## EXERCISE DETAILS
The response should repeat word for word every line below from the one with "Per pixel u" to the one with "527 280 11.03", inclusive, and nothing else; leave pictures out.
INPUT DATA Start Marker
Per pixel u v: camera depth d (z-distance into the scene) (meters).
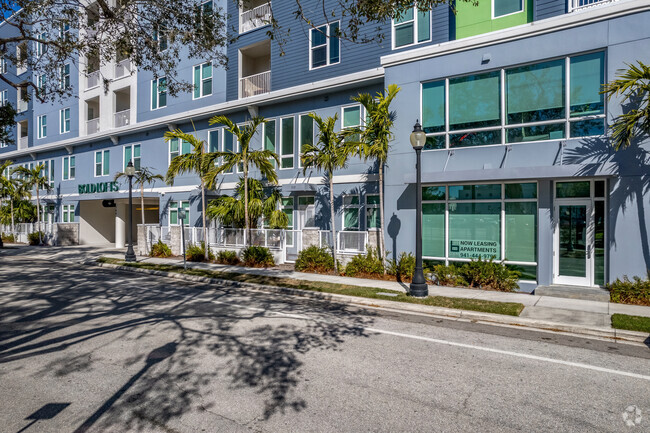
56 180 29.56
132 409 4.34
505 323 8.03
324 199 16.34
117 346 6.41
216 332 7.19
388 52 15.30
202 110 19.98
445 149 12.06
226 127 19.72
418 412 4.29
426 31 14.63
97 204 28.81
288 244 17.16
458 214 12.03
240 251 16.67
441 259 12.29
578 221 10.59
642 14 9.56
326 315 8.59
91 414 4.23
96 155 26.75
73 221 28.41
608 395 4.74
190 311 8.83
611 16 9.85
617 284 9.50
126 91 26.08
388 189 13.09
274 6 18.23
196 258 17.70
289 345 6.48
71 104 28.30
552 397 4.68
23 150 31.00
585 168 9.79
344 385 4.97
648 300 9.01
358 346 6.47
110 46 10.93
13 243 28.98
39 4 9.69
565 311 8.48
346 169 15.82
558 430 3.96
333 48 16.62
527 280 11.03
INPUT DATA End Marker
INPUT DATA Start Marker
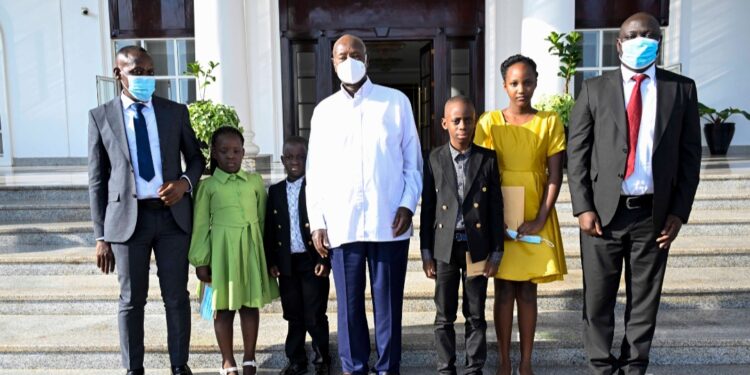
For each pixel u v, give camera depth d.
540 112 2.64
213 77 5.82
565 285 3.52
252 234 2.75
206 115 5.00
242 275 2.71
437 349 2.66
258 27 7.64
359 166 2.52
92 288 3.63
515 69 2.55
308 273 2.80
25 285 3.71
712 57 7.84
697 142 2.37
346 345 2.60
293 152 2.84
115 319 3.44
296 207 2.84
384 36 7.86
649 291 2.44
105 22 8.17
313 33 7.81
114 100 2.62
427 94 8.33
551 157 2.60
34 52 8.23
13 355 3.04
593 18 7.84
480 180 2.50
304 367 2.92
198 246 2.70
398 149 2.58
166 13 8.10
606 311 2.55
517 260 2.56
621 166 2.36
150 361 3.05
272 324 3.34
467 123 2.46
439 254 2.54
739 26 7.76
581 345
INPUT DATA End Marker
## RESULT FOR THIS EXERCISE
Per pixel u v: camera depth d (z-distance into the scene) (meters).
56 180 29.56
132 409 4.34
505 323 8.03
324 199 16.34
117 346 6.41
216 332 7.19
388 52 15.30
202 110 19.98
445 149 12.06
226 127 19.72
418 412 4.29
426 31 14.63
97 204 28.81
288 244 17.16
458 214 12.03
240 251 16.67
441 259 12.29
578 221 10.59
642 14 9.56
326 315 8.59
91 414 4.23
96 155 26.75
73 221 28.41
608 395 4.74
190 311 8.83
611 16 9.85
617 284 9.50
126 91 26.08
388 189 13.09
274 6 18.23
196 258 17.70
289 345 6.48
71 104 28.30
552 397 4.68
23 150 31.00
585 168 9.79
344 385 4.97
648 300 9.01
358 346 6.47
110 46 10.93
13 243 28.98
39 4 9.69
565 311 8.48
346 169 15.82
558 430 3.96
333 48 16.62
527 280 11.03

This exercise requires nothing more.